The Arguments field, set to dial straight to your onion address
Long-press Script Runner’s icon (or use its share/pin option) to drop a widget for partyline.sh on the homescreen:
Long-press to pin partyline.sh to the homescreen
The one-button walkie-talkie, now on your homescreen
And that is it. Press the button: Tor comes up, the hidden service goes active, and the script dials the onion address with your stored secret.
On Termux, push-to-talk is always tap-to-toggle: tap SPACE to start recording, tap again to send. T sends encrypted text, Q hangs up.
Step 6: Keep it alive (always-on walkie-talkie)
Android loves killing background processes, and a dead Termux session is a dead phone line. Three fixes:
- You already installed the Termux:API app back in Step 1. Now install its command-line half inside Termux:
pkg install termux-api. The app and the package work as a pair, and together they give the script proper microphone access. - When Android asks whether Termux can always run in the background, allow it.
- In Android Settings -> Apps -> Termux -> Battery, set Unrestricted. Script Runner’s config screen even nags you about this one.
Allow Termux to always run in the background
Worried about the battery and data cost of an always-on Tor voice line? Opus at 16 kbps is tiny. A 10 second message is around 20 KB on the wire. Here is the actual data usage after setup and testing:
Real data use after setup and testing: barely a blip
If you want to see it moving, there are two short clips in the repo: a terminal capture of the script in action and a shakycam recording of a live call.
A FEW HONEST CAVEATS
- No forward secrecy. If a shared secret leaks, every call made with it is exposed. Rotate secrets between sensitive conversations.
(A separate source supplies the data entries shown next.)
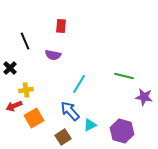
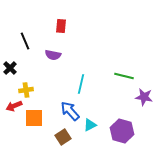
cyan line: moved 2 px right; rotated 18 degrees counterclockwise
orange square: rotated 30 degrees clockwise
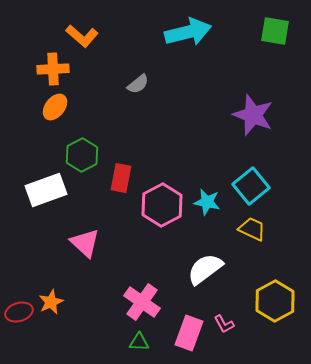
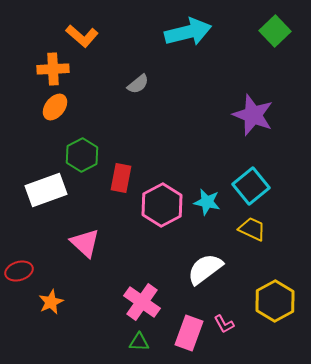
green square: rotated 36 degrees clockwise
red ellipse: moved 41 px up
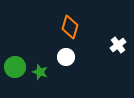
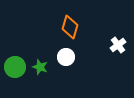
green star: moved 5 px up
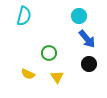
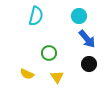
cyan semicircle: moved 12 px right
yellow semicircle: moved 1 px left
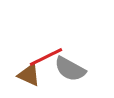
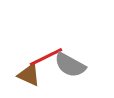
gray semicircle: moved 4 px up
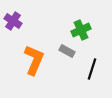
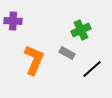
purple cross: rotated 30 degrees counterclockwise
gray rectangle: moved 2 px down
black line: rotated 30 degrees clockwise
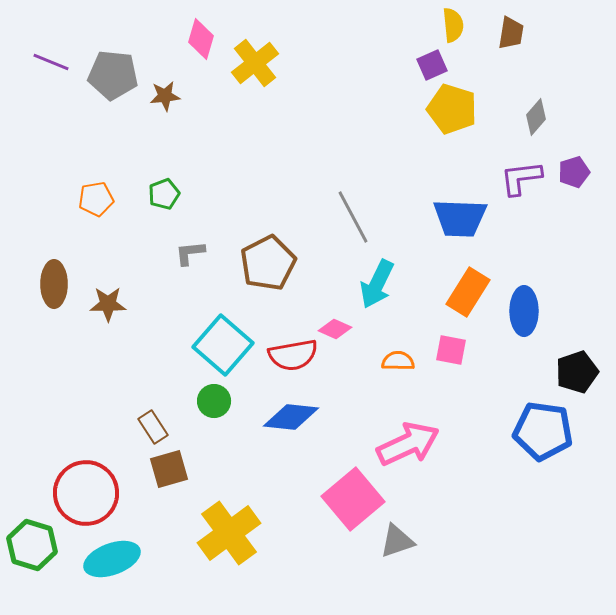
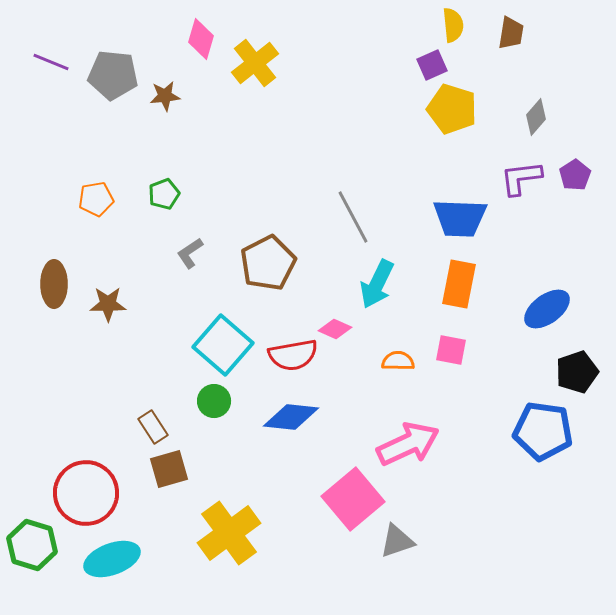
purple pentagon at (574, 172): moved 1 px right, 3 px down; rotated 16 degrees counterclockwise
gray L-shape at (190, 253): rotated 28 degrees counterclockwise
orange rectangle at (468, 292): moved 9 px left, 8 px up; rotated 21 degrees counterclockwise
blue ellipse at (524, 311): moved 23 px right, 2 px up; rotated 54 degrees clockwise
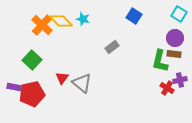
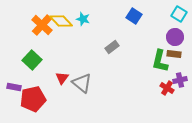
purple circle: moved 1 px up
red pentagon: moved 1 px right, 5 px down
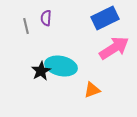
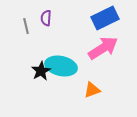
pink arrow: moved 11 px left
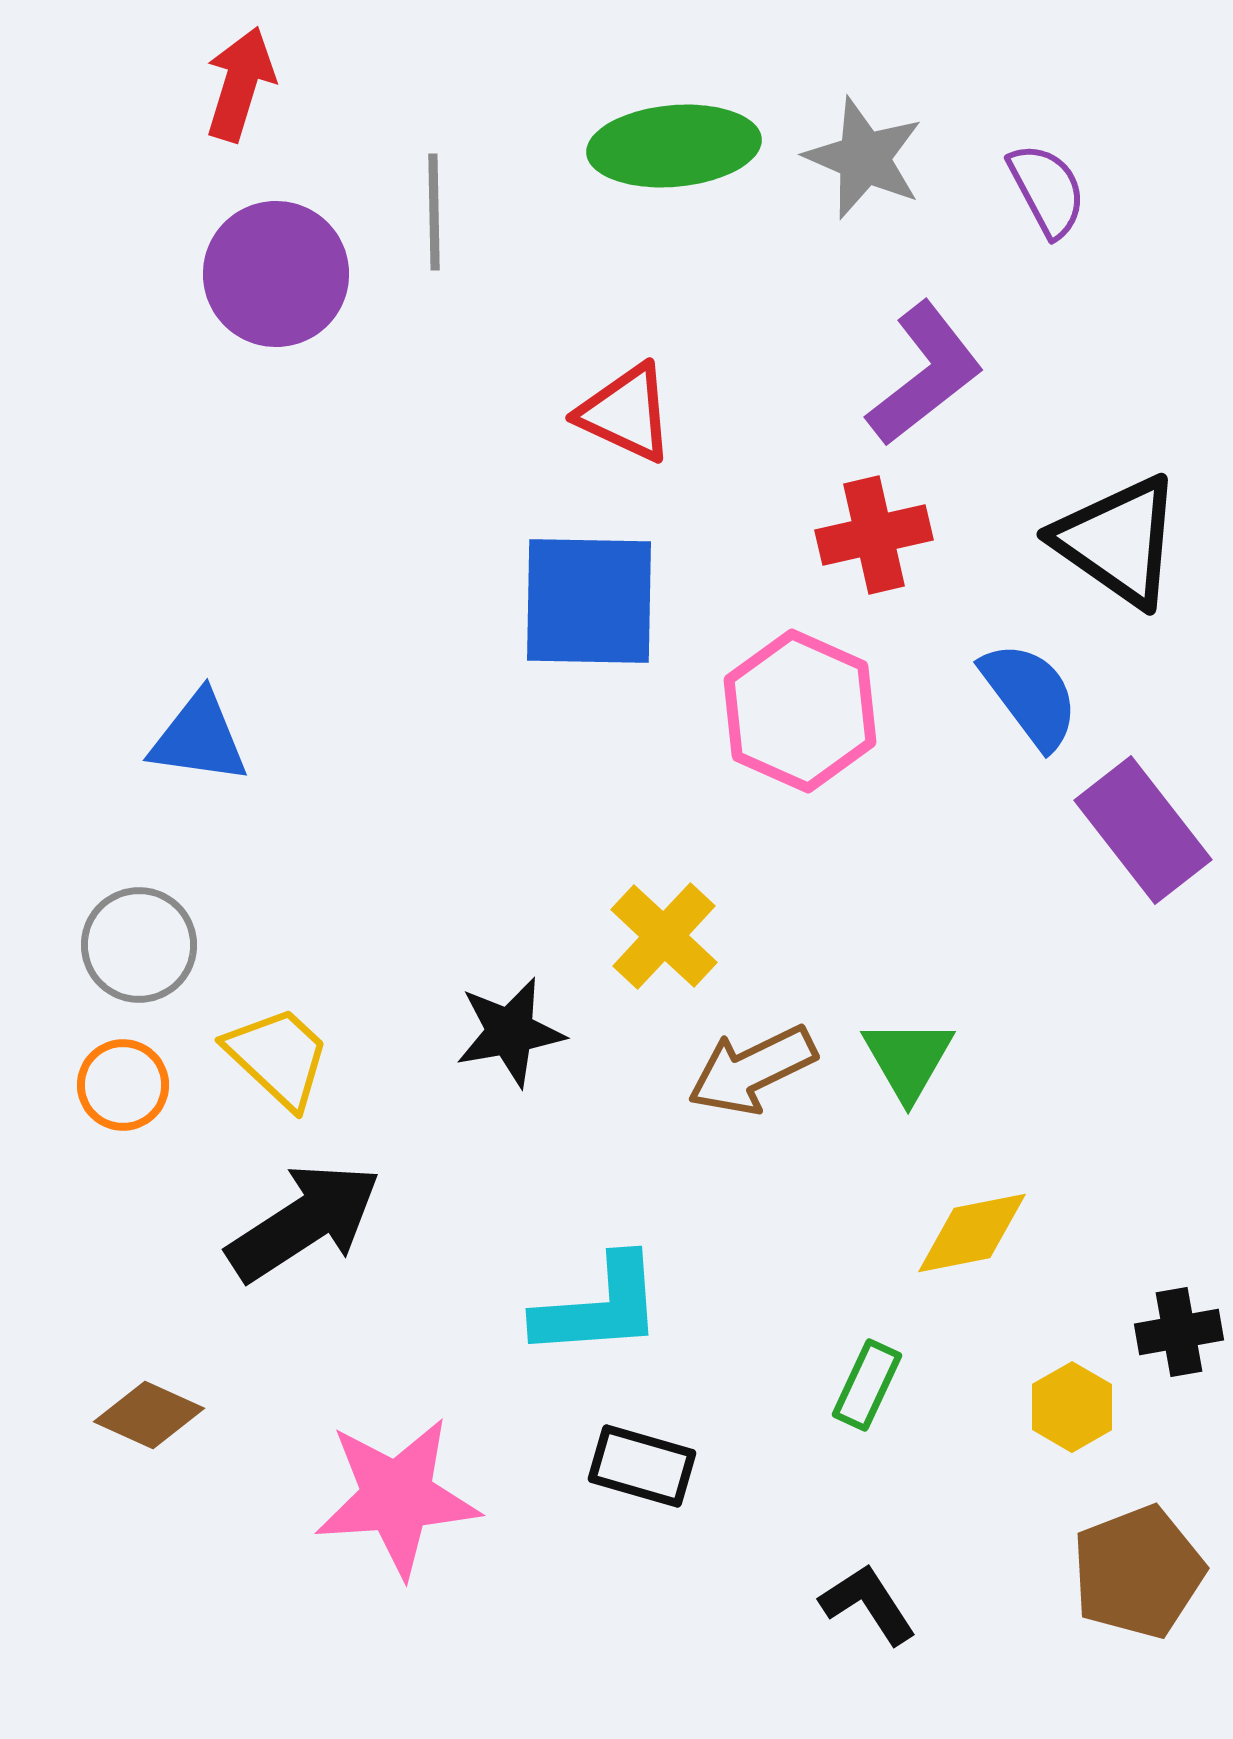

- Latency is real. This is a walkie-talkie, not a phone call. Clips arrive complete but a few seconds late. That is the price of Tor.
- The relay is blind but not invisible. It cannot hear you, but it does know how many callers are connected and when they talk.
Everything else, the full flag reference, the security model, vanity .onion address generation, Snowflake for Tor-blocked networks, and the troubleshooting guide, lives in the repo:
https://gitlab.com/marcusholtz/tor-party-line
If push-to-talk voice is not your thing, OnionShare covers anonymous file drops and chat over the same hidden service idea, and a self-hosted Mumble server behind Tor gets you low-latency group voice if you are willing to run real infrastructure. But for “two people, zero servers, one button on a phone”, the party line is hard to beat.